The Half-Ass Tofino Guide to Beaches

Last month, we asked Tofitian and Olympic Hopeful Mathea Olin to rank Tofino beaches in order. This month, we explore the good, bad, and rad of each sandy Tofino treasure. Paddle in, folks. We’re exploring Tofino’s best assets one by one, from worst to first.

South Chesterman

We all know South Chesterman isn’t the worst of anything, but it’s certainly not the best surf spot. The good news is, because of its low ranking for surfers, it’s sits high on the list for the more tentative of us. We are the beach sleepers, the boogie boarders, the beginners and the families. We are legion, and we love South Chesterman. The tide pools of Frank Island are a bonus for this spot. So is the lack of a need for a park pass to hang here. Did you know, Chesterman Beach is the closest beach to Tofino, and is named after John Chesterman, who was an English coxswain (navigator) and a copper and gold prospector? Of course, long (long) before he arrived, both the Tla-O-Qui-Aht and Nuu’chah’nulth First Nations played, lived and harvested these beaches. Their names will ring truer anyday.

Rosie Bay

A bit trickier to get to, and definitely finicky with surf, Rosie Bay has sea caves and tidal pools for the explorers in your crew, AKA kids. Wait for low tide and walk south from South Chesterman. or paddle over if you’re a strong (very strong) surfer. This spot is tiny but cool as heck, and home to some of the coolest architecture in town, including the infamous John Travolta house, which wasn’t John Travolta’s house.

Long Beach

Mathea ranks Long Beach at fourth place, but for many newbie surfers it’s a holy grail and is certainly one of the most iconic spots in Canada. This is where many surfers first catch a wave. There’s a reason shops tell rookies to come here: beach breaks are softer on beginners when they inevitably get tossed off their board and auger into the sandy seafloor. The biggest bonus to Long Beach is in the name; it’s most likely the longest and widest expanse of sand anywhere on the west coast, and is a stunning beach. Surf or not, it’s a must-visit spot for tourists. Pro Tip: bring a bicycle and ride the hard sand at low tide. Bring a lunch. Bring beer. Bring friends.

North Chesterman Beach

While South Chesterman often gets unfairly beat up on by surfers, it’s sister beach North Chesterman is an old dependable stretch of beautiful beach. It’s often busy, as it’s the closest to town, but it’s a solid choice for most surfers.

Cox Bay

The good stuff is found here, but if we’re being honest, it’s better left to the experienced surfers in your crew. If you’re coming from out of town and want a chill surf session, find less crowds and easier breaks elsewhere. If you know how to sink a proper bottom turn in with power, use the channel for a paddle out, and respect the game, this might be a place for you. Maybe.

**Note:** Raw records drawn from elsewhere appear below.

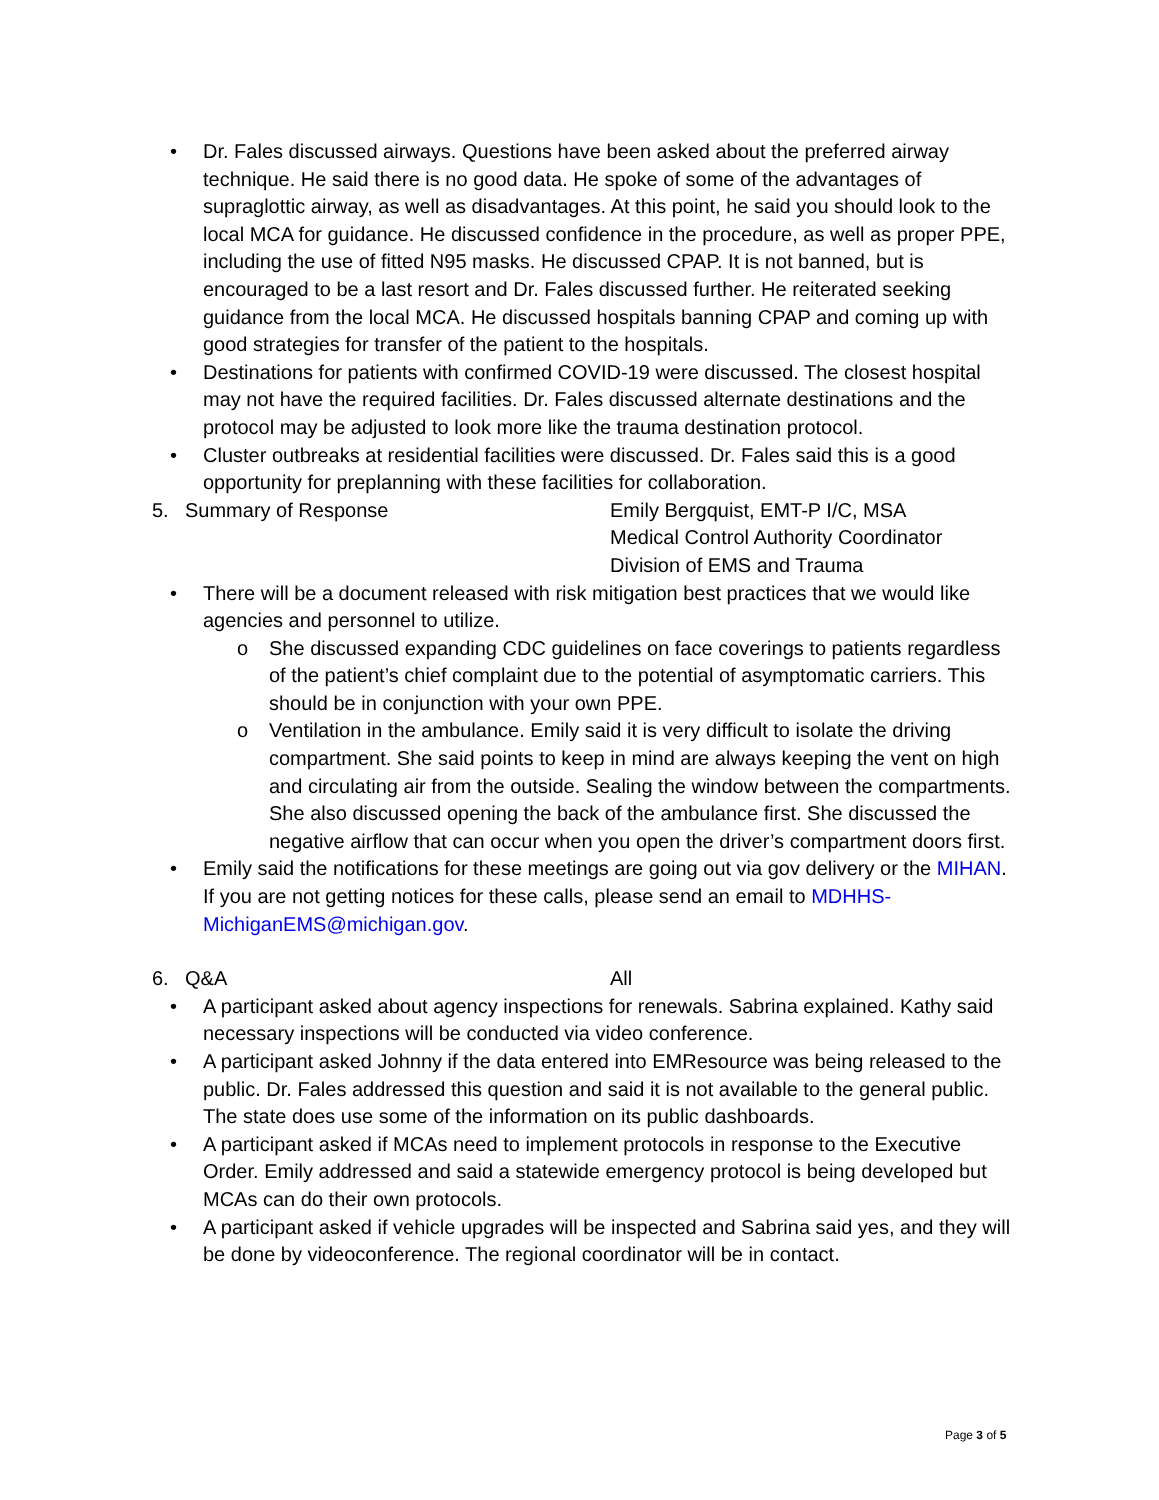• Dr. Fales discussed airways. Questions have been asked about the preferred airway technique. He said there is no good data. He spoke of some of the advantages of supraglottic airway, as well as disadvantages. At this point, he said you should look to the local MCA for guidance. He discussed confidence in the procedure, as well as proper PPE, including the use of fitted N95 masks. He discussed CPAP. It is not banned, but is encouraged to be a last resort and Dr. Fales discussed further. He reiterated seeking guidance from the local MCA. He discussed hospitals banning CPAP and coming up with good strategies for transfer of the patient to the hospitals.
• Destinations for patients with confirmed COVID-19 were discussed. The closest hospital may not have the required facilities. Dr. Fales discussed alternate destinations and the protocol may be adjusted to look more like the trauma destination protocol.
• Cluster outbreaks at residential facilities were discussed. Dr. Fales said this is a good opportunity for preplanning with these facilities for collaboration.
5. Summary of Response Emily Bergquist, EMT-P I/C, MSA
Medical Control Authority Coordinator
Division of EMS and Trauma
• There will be a document released with risk mitigation best practices that we would like agencies and personnel to utilize.
o She discussed expanding CDC guidelines on face coverings to patients regardless of the patient’s chief complaint due to the potential of asymptomatic carriers. This should be in conjunction with your own PPE.
o Ventilation in the ambulance. Emily said it is very difficult to isolate the driving compartment. She said points to keep in mind are always keeping the vent on high and circulating air from the outside. Sealing the window between the compartments. She also discussed opening the back of the ambulance first. She discussed the negative airflow that can occur when you open the driver’s compartment doors first.
• Emily said the notifications for these meetings are going out via gov delivery or the MIHAN. If you are not getting notices for these calls, please send an email to MDHHS-MichiganEMS@michigan.gov.
6. Q&A All
• A participant asked about agency inspections for renewals. Sabrina explained. Kathy said necessary inspections will be conducted via video conference.
• A participant asked Johnny if the data entered into EMResource was being released to the public. Dr. Fales addressed this question and said it is not available to the general public. The state does use some of the information on its public dashboards.
• A participant asked if MCAs need to implement protocols in response to the Executive Order. Emily addressed and said a statewide emergency protocol is being developed but MCAs can do their own protocols.
• A participant asked if vehicle upgrades will be inspected and Sabrina said yes, and they will be done by videoconference. The regional coordinator will be in contact.
Page 3 of 5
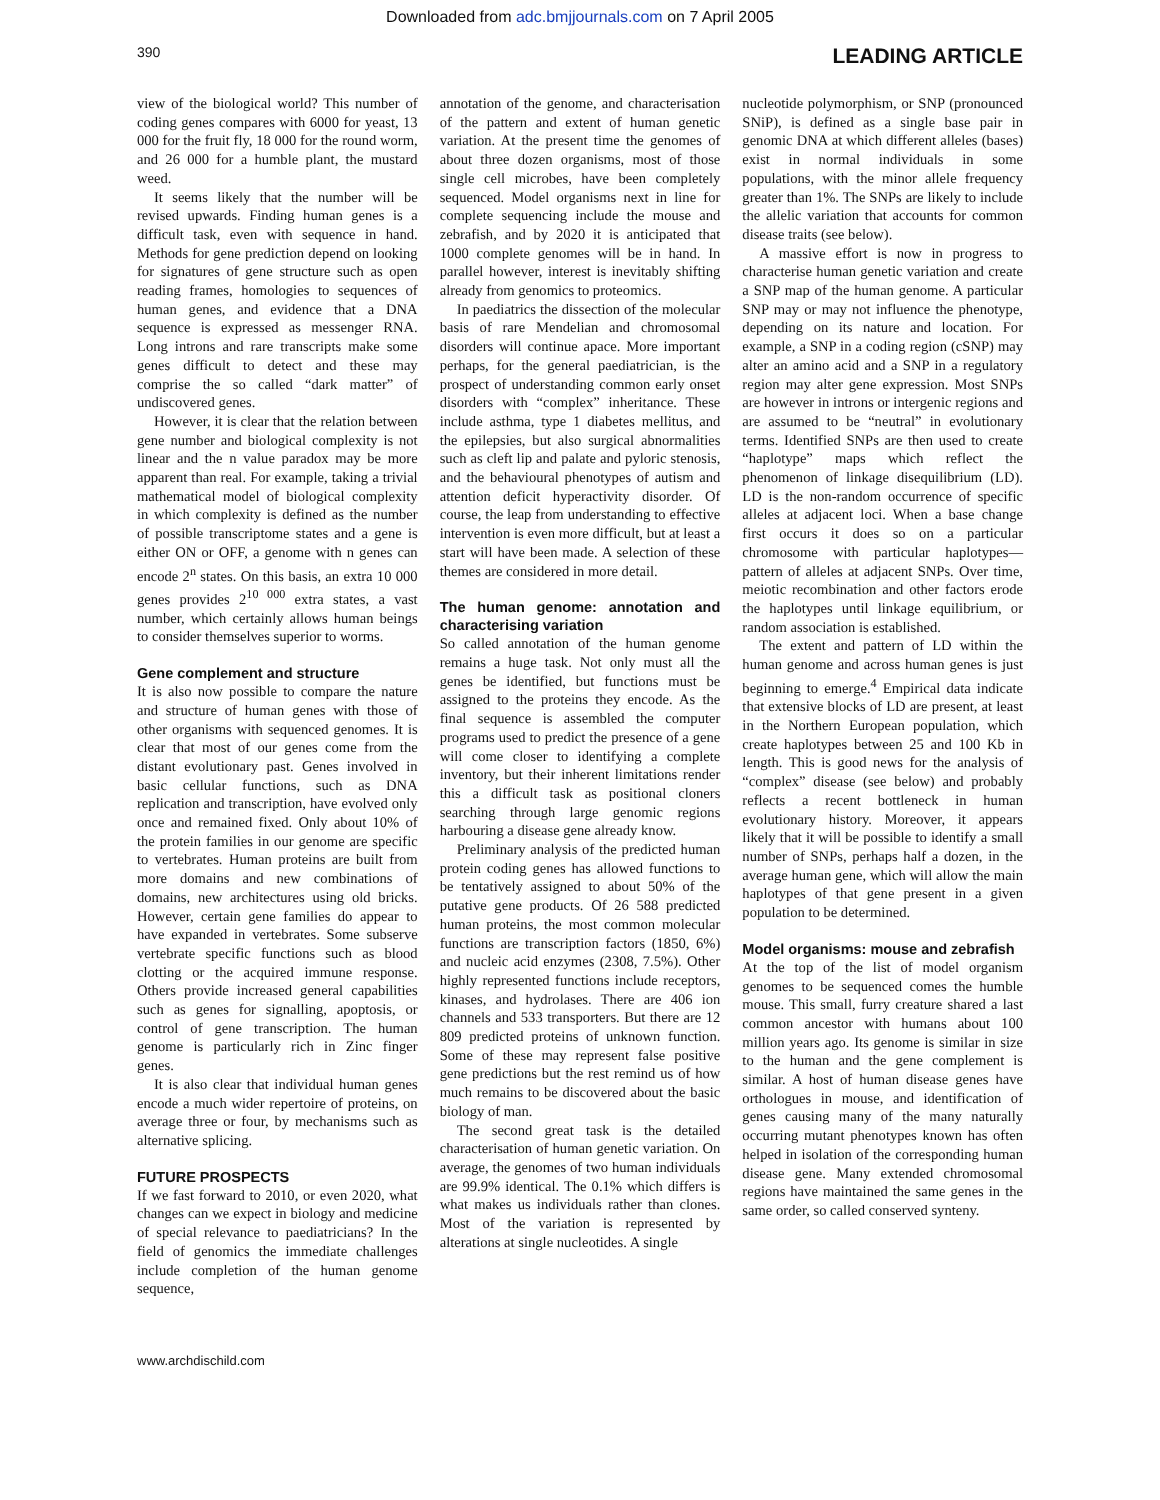Downloaded from adc.bmjjournals.com on 7 April 2005
390
LEADING ARTICLE
view of the biological world? This number of coding genes compares with 6000 for yeast, 13 000 for the fruit fly, 18 000 for the round worm, and 26 000 for a humble plant, the mustard weed.
It seems likely that the number will be revised upwards. Finding human genes is a difficult task, even with sequence in hand. Methods for gene prediction depend on looking for signatures of gene structure such as open reading frames, homologies to sequences of human genes, and evidence that a DNA sequence is expressed as messenger RNA. Long introns and rare transcripts make some genes difficult to detect and these may comprise the so called “dark matter” of undiscovered genes.
However, it is clear that the relation between gene number and biological complexity is not linear and the n value paradox may be more apparent than real. For example, taking a trivial mathematical model of biological complexity in which complexity is defined as the number of possible transcriptome states and a gene is either ON or OFF, a genome with n genes can encode 2<sup>n</sup> states. On this basis, an extra 10 000 genes provides 2<sup>10 000</sup> extra states, a vast number, which certainly allows human beings to consider themselves superior to worms.
Gene complement and structure
It is also now possible to compare the nature and structure of human genes with those of other organisms with sequenced genomes. It is clear that most of our genes come from the distant evolutionary past. Genes involved in basic cellular functions, such as DNA replication and transcription, have evolved only once and remained fixed. Only about 10% of the protein families in our genome are specific to vertebrates. Human proteins are built from more domains and new combinations of domains, new architectures using old bricks. However, certain gene families do appear to have expanded in vertebrates. Some subserve vertebrate specific functions such as blood clotting or the acquired immune response. Others provide increased general capabilities such as genes for signalling, apoptosis, or control of gene transcription. The human genome is particularly rich in Zinc finger genes.
It is also clear that individual human genes encode a much wider repertoire of proteins, on average three or four, by mechanisms such as alternative splicing.
FUTURE PROSPECTS
If we fast forward to 2010, or even 2020, what changes can we expect in biology and medicine of special relevance to paediatricians? In the field of genomics the immediate challenges include completion of the human genome sequence,
annotation of the genome, and characterisation of the pattern and extent of human genetic variation. At the present time the genomes of about three dozen organisms, most of those single cell microbes, have been completely sequenced. Model organisms next in line for complete sequencing include the mouse and zebrafish, and by 2020 it is anticipated that 1000 complete genomes will be in hand. In parallel however, interest is inevitably shifting already from genomics to proteomics.
In paediatrics the dissection of the molecular basis of rare Mendelian and chromosomal disorders will continue apace. More important perhaps, for the general paediatrician, is the prospect of understanding common early onset disorders with “complex” inheritance. These include asthma, type 1 diabetes mellitus, and the epilepsies, but also surgical abnormalities such as cleft lip and palate and pyloric stenosis, and the behavioural phenotypes of autism and attention deficit hyperactivity disorder. Of course, the leap from understanding to effective intervention is even more difficult, but at least a start will have been made. A selection of these themes are considered in more detail.
The human genome: annotation and characterising variation
So called annotation of the human genome remains a huge task. Not only must all the genes be identified, but functions must be assigned to the proteins they encode. As the final sequence is assembled the computer programs used to predict the presence of a gene will come closer to identifying a complete inventory, but their inherent limitations render this a difficult task as positional cloners searching through large genomic regions harbouring a disease gene already know.
Preliminary analysis of the predicted human protein coding genes has allowed functions to be tentatively assigned to about 50% of the putative gene products. Of 26 588 predicted human proteins, the most common molecular functions are transcription factors (1850, 6%) and nucleic acid enzymes (2308, 7.5%). Other highly represented functions include receptors, kinases, and hydrolases. There are 406 ion channels and 533 transporters. But there are 12 809 predicted proteins of unknown function. Some of these may represent false positive gene predictions but the rest remind us of how much remains to be discovered about the basic biology of man.
The second great task is the detailed characterisation of human genetic variation. On average, the genomes of two human individuals are 99.9% identical. The 0.1% which differs is what makes us individuals rather than clones. Most of the variation is represented by alterations at single nucleotides. A single
nucleotide polymorphism, or SNP (pronounced SNiP), is defined as a single base pair in genomic DNA at which different alleles (bases) exist in normal individuals in some populations, with the minor allele frequency greater than 1%. The SNPs are likely to include the allelic variation that accounts for common disease traits (see below).
A massive effort is now in progress to characterise human genetic variation and create a SNP map of the human genome. A particular SNP may or may not influence the phenotype, depending on its nature and location. For example, a SNP in a coding region (cSNP) may alter an amino acid and a SNP in a regulatory region may alter gene expression. Most SNPs are however in introns or intergenic regions and are assumed to be “neutral” in evolutionary terms. Identified SNPs are then used to create “haplotype” maps which reflect the phenomenon of linkage disequilibrium (LD). LD is the non-random occurrence of specific alleles at adjacent loci. When a base change first occurs it does so on a particular chromosome with particular haplotypes—pattern of alleles at adjacent SNPs. Over time, meiotic recombination and other factors erode the haplotypes until linkage equilibrium, or random association is established.
The extent and pattern of LD within the human genome and across human genes is just beginning to emerge.<sup>4</sup> Empirical data indicate that extensive blocks of LD are present, at least in the Northern European population, which create haplotypes between 25 and 100 Kb in length. This is good news for the analysis of “complex” disease (see below) and probably reflects a recent bottleneck in human evolutionary history. Moreover, it appears likely that it will be possible to identify a small number of SNPs, perhaps half a dozen, in the average human gene, which will allow the main haplotypes of that gene present in a given population to be determined.
Model organisms: mouse and zebrafish
At the top of the list of model organism genomes to be sequenced comes the humble mouse. This small, furry creature shared a last common ancestor with humans about 100 million years ago. Its genome is similar in size to the human and the gene complement is similar. A host of human disease genes have orthologues in mouse, and identification of genes causing many of the many naturally occurring mutant phenotypes known has often helped in isolation of the corresponding human disease gene. Many extended chromosomal regions have maintained the same genes in the same order, so called conserved synteny.
www.archdischild.com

Winner: NunyaBusiness Beach 

“Where is that?” This questions is the bane of every surfer’s existence on social media. And the answer should always be “Nunyabusiness.” Good surf is where you find it, as Gerry Lopez famously writes about, and the best surf location, break, weather, etc., changes by the hour if not the minute. Sometimes it’ll be Cox. Sometimes it’ll be Long Beach. Other times, it will be in Ucluelet. Don’t plan a trip around a beach you hear about on Instagram. Plan it around the truest measure of good times: adventure with friends. See you out there, you frothy animals.

*Honourable Mention: Tonquin Beach

In town. No surf. Swimmable. Chillable. Beautiful rainforest hike to get there. Boom.

Did we get the list right? Probably not, but we don’t care. Any beach is a good beach, and internet debates are dumb. Pick a beach and get out there.